You're multiplying 1000 times by something that's equal to either $u$ or $d$ each time. That means you're adding something equal to $\log u$ or $\log d$ 1000 times. The central limit theorem applies to independent random variables that are added; that's why we're taking logarithms.
We have $ \mathbb{E}\left.\begin{cases} \log 1.1 & \text{with probability } 0.49 \\ \log 0.95 & \text{with probability } 0.51 \end{cases}\right\} = 0.49\log 1.1 + 0.51\log 0.95, $ and $ \operatorname{var}\left.\begin{cases} \log 1.1 & \text{with probability } 0.49 \\ \log 0.95 & \text{with probability } 0.51 \end{cases}\right\} = (0.49)(0.51)(\log 1.1 - \log 0.95)^2. $ Hence $ \frac{\left.\begin{cases} \log 1.1 & \text{with probability } 0.49 \\ \log 0.95 & \text{with probability } 0.51 \end{cases}\right\} - (0.49 \log1.1+0.51\log 0.95)}{\sqrt{(0.49)(.051)(\log1.1-\log0.95)}} $ has expected value $0$ and standard deviation $1$.
Adding up $1000$ independent copies of this, we get $ \frac{\text{sum}-1000(0.49\log1.1+0.51\log0.95)}{\sqrt{1000(0.49(0.51)(\log1.1-\log0.95)}} $ has an approximately standard normal distribution.

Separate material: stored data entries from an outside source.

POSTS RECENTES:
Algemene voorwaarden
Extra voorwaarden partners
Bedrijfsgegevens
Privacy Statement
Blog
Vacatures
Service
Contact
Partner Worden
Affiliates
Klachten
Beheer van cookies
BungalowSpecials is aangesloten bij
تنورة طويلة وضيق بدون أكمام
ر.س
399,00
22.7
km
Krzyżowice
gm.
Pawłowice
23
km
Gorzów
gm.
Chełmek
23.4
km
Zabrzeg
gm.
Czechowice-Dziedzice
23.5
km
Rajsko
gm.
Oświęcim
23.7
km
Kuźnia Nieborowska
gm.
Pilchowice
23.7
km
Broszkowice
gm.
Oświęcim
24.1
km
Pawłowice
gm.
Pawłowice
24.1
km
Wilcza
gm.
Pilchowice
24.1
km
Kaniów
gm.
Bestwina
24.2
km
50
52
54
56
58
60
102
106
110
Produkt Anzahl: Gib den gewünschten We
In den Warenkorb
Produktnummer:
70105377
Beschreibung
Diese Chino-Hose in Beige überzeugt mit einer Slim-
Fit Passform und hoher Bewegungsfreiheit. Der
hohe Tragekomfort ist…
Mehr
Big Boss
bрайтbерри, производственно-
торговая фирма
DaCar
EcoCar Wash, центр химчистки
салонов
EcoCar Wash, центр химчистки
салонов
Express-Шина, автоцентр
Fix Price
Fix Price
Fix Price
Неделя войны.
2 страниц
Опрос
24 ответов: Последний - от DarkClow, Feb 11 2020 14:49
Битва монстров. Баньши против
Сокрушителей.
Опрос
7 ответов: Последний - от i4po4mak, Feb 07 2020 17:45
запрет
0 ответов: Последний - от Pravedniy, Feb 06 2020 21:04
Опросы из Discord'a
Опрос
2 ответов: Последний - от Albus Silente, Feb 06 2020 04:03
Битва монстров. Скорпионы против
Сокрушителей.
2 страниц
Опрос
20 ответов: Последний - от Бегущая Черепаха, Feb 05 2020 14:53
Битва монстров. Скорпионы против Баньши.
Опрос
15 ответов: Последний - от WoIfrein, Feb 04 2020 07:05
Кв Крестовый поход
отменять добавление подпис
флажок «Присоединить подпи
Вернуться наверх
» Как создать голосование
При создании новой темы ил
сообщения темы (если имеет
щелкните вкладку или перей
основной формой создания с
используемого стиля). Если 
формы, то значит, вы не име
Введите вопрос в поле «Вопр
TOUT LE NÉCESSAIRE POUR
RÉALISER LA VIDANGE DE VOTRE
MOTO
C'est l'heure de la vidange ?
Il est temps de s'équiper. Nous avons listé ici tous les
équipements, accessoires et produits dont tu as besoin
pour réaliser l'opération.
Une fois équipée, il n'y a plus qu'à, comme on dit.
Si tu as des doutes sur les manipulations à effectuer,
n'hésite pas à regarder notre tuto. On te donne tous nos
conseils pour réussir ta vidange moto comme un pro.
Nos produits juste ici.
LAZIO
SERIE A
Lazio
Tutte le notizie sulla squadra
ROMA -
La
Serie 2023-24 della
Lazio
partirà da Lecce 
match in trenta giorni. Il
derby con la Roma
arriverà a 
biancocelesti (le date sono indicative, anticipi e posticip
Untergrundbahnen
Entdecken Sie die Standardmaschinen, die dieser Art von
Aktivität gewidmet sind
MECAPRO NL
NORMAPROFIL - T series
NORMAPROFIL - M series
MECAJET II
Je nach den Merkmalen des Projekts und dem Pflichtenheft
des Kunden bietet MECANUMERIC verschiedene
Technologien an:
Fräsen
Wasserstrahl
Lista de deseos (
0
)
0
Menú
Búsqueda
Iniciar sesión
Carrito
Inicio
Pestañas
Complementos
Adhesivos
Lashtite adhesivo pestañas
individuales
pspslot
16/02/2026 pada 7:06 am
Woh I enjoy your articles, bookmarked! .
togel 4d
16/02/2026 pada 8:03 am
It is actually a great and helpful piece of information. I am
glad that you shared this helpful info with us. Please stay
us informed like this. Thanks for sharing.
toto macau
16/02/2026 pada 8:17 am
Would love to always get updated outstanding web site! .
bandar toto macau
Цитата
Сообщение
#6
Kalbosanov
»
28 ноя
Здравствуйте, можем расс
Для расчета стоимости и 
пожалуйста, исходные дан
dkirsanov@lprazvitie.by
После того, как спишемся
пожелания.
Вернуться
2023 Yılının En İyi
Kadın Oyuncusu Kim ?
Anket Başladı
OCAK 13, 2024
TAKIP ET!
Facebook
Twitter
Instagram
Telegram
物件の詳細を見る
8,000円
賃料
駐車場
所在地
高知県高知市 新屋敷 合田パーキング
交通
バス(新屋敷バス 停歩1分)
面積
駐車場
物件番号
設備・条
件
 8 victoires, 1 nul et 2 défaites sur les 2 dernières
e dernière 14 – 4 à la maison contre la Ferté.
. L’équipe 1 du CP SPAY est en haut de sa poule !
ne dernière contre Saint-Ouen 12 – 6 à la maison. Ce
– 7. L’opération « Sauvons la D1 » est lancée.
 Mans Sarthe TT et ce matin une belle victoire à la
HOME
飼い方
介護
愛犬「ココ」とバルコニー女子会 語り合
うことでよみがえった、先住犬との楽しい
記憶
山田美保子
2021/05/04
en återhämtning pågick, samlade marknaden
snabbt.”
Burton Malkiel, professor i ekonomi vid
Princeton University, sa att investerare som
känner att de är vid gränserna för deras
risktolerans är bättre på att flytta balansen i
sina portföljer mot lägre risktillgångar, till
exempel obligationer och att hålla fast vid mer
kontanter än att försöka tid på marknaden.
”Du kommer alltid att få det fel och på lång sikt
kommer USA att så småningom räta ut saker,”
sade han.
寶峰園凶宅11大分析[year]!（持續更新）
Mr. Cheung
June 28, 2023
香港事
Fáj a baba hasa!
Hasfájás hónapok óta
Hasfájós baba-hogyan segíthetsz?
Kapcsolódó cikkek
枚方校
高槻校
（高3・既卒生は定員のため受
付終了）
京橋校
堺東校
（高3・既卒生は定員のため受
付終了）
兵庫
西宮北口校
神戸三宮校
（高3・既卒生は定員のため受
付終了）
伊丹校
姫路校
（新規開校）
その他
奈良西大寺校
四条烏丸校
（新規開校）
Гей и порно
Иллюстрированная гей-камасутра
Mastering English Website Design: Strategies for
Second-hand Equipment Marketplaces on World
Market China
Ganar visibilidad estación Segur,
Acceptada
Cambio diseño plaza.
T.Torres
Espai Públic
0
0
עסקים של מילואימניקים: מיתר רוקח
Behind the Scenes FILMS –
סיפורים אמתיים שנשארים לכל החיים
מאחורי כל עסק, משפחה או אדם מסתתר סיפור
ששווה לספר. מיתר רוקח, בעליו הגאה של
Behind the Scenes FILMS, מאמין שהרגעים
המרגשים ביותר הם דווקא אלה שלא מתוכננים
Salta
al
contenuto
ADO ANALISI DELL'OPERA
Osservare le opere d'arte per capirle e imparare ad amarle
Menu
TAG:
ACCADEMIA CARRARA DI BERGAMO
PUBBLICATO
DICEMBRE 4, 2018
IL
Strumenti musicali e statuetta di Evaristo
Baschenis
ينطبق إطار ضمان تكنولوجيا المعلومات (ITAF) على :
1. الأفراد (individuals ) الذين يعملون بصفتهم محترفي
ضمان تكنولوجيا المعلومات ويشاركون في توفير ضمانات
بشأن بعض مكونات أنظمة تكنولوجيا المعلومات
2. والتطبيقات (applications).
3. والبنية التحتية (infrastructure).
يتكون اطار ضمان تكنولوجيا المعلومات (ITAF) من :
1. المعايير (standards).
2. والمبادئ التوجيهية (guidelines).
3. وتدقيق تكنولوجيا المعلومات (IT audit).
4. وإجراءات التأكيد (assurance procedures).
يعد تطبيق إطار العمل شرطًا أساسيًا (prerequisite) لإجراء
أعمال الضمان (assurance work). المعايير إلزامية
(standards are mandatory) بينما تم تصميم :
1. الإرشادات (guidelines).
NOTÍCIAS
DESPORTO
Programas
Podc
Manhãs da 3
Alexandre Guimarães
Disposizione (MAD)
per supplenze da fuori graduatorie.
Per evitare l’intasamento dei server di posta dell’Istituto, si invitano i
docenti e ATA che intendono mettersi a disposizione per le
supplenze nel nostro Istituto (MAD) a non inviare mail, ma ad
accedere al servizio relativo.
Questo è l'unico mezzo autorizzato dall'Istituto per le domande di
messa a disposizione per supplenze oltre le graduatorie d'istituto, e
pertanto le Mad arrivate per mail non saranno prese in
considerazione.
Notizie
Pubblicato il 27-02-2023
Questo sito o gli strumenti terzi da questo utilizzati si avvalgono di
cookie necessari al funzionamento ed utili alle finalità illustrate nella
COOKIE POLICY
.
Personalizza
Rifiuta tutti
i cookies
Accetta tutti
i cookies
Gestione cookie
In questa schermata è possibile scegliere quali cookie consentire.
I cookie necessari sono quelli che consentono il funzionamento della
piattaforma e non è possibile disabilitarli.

The problem is: what is the probability that this is more than $ \frac{\log 1.5 - 1000(0.49\log1.1+0.51\log0.95)}{\sqrt{1000(0.49(0.51)(\log1.1-\log0.95)}}. $ (I.e. going up at least $50\%$ is the same as multiplying by $1.5$ or more.)
So that last item is what you put into the table of values of the c.d.f. of the standard normal distribution.